The general UN definition of sustainability—“meeting the needs of the present without compromising the ability of future generations to meet their own needs”—is also the basis of approaches used in pharmaceutical applications.
Consistent with the preceding general considerations, environmental sustainability in the pharmaceutical industry can be perceived from two directions: from the side of the product or operations, processes and/or facilities, both of which are required to achieve a comprehensive sustainability program. Sustainability of pharmaceutical products can be defined considering the recent JRC Technical Report (2022),
“Sustainability could be formulated as the ability of a chemical/material to deliver its function without exceeding environmental and ecological boundaries along its entire life cycle, while providing welfare, socio-economic benefits and reducing externalities. Overall sustainability should be ensured by minimizing the environmental footprint of chemicals on climate change, resource use, ecosystems and biodiversity from a life cycle perspective.”
This definition is based on criteria from the Organisation for Economic Co-operation and Development (OECD) (2004)
- Use of harmless substances or, where this is impossible, substances involving a low risk for humans and the environment, and manufacturing of products in a resource-saving manner.
- Reduction of the consumption of natural resources, which should be renewable wherever possible, and avoidance or minimization of emission and introduction of chemicals or pollutants into the environment.
- Avoidance, already at the stage of development and prior to marketing, of materials that endanger the environment and human health during their life cycle and make excessive use of the environment as a source or sink.
Sustainability in Application
The preceding sustainability criteria can also be applied to facilities, operations, and processes, prompting design that conserves natural resources, such as energy and water, and utilization of renewable energy sources within the ecological boundaries. Sustainable process or facility design requires a new way of thinking and approaches to a project: be it a new build, renovation, or operations development and maintenance.
This now includes employing critical thinking and a science-based approach to innovations and solutions. More specifically, this involves such design factors as the site, surrounding environment and community, the buildings (existing or proposed), their interiors, operations, and any ongoing maintenance processes, until the project reaches the end of its life and its parts are recycled or reused. This approach encourages an early engagement and harmonization of all stakeholders, including designers and building users in the building/process owner’s purview, while establishing formalized project needs and performance targets.

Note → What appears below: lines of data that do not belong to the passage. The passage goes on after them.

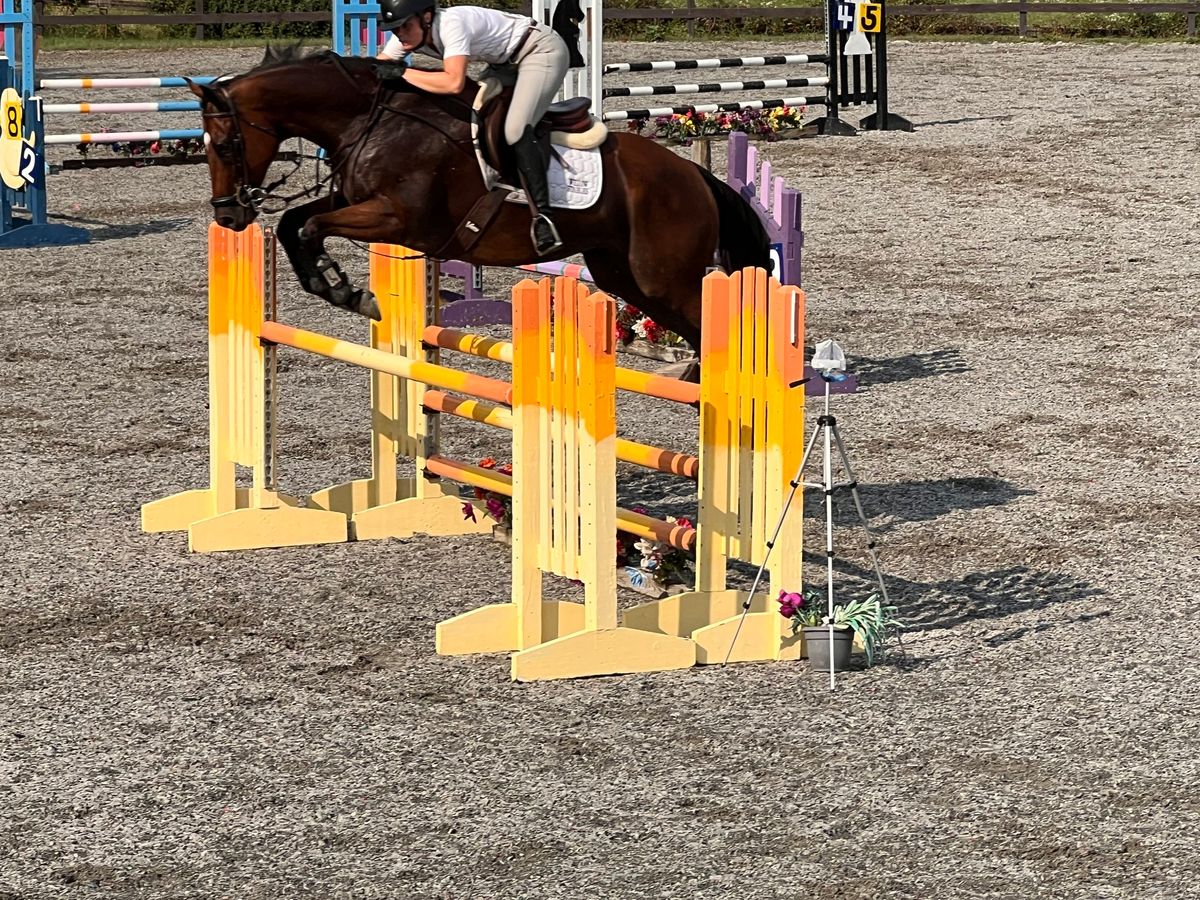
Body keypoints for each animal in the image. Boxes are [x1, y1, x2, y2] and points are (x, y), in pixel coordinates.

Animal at [187, 47, 768, 352]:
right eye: (204, 145)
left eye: (226, 144)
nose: (230, 216)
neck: (368, 119)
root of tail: (695, 175)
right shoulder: (353, 203)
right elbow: (294, 223)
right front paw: (338, 290)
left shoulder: (396, 219)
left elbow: (309, 228)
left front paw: (348, 291)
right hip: (623, 275)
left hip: (662, 277)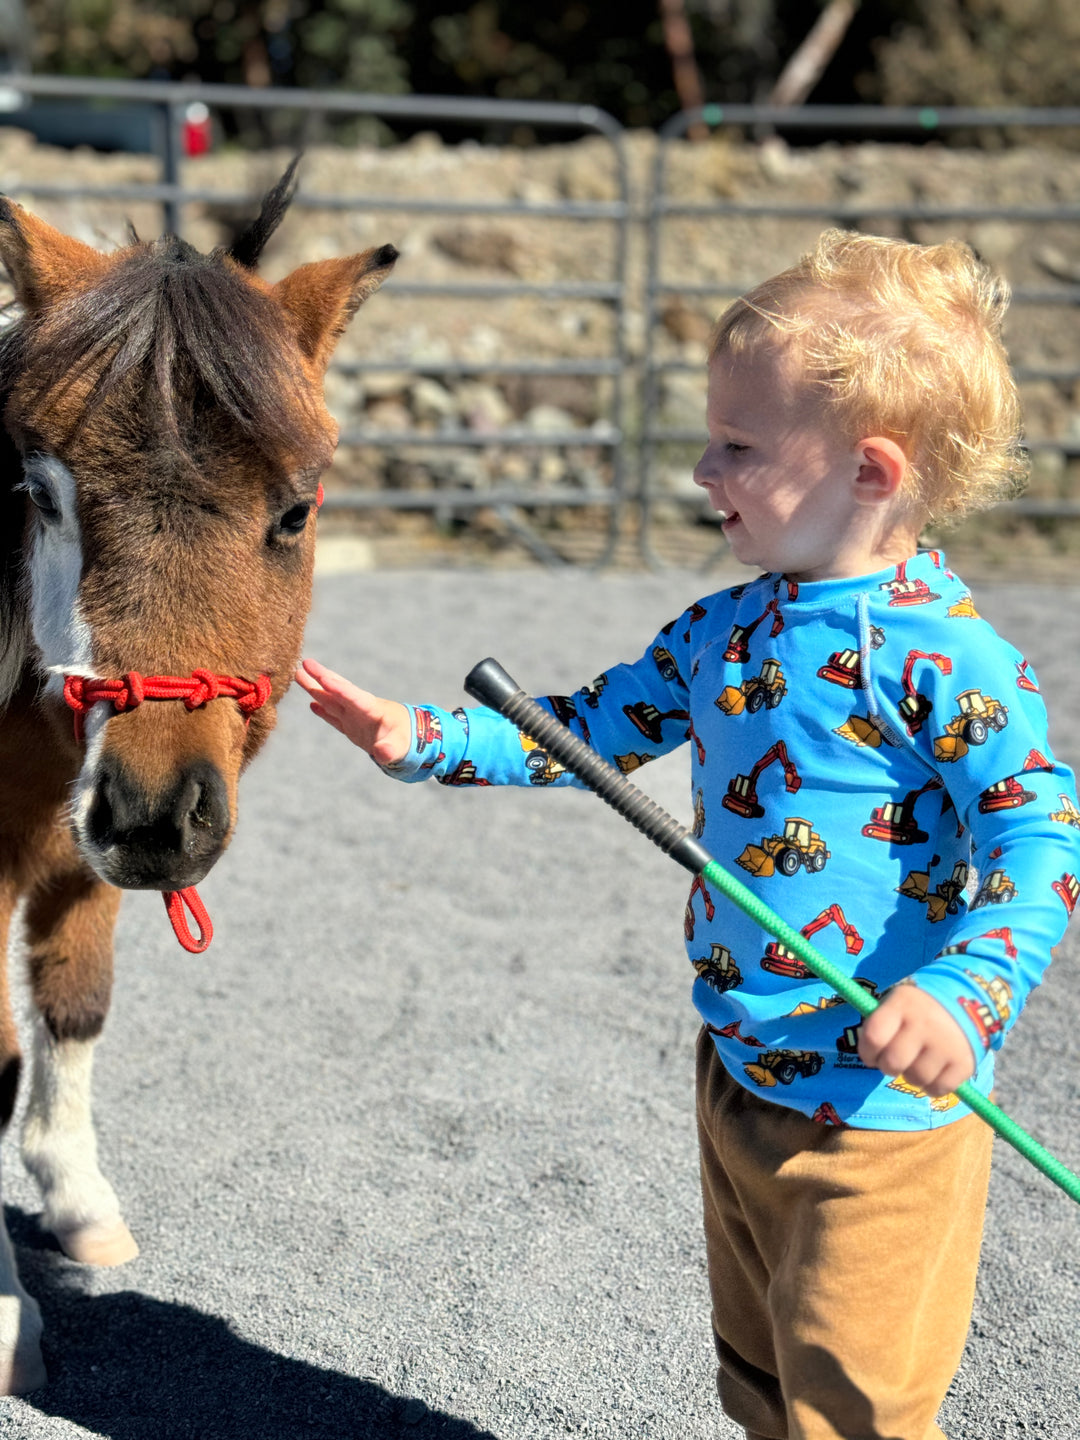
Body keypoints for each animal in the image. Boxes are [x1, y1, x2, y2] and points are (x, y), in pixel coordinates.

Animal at [0, 168, 397, 1393]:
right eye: (41, 494)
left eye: (296, 510)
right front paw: (5, 1316)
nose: (155, 815)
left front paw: (76, 1198)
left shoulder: (74, 853)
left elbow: (72, 1009)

Finally, the approach taken to facilities and their operation should form part of a wider program of attaining holistic sustainability goals that span across the value chain: all business operations (R&D, manufacturing and supply logistics, sales and marketing), the role of various tiers of suppliers of goods and services in the supply chain, and the end-to-end impact of medicines on the environment (covering both used and unused medicines).
The various program elements within the framework presented in Figure 1 will need collective reporting that is accurate and auditable to ensure there is no suggestion of greenwashing. Some of the many themes relevant to the general concept of sustainability will be developed elsewhere in this issue of Pharmaceutical Engineering®.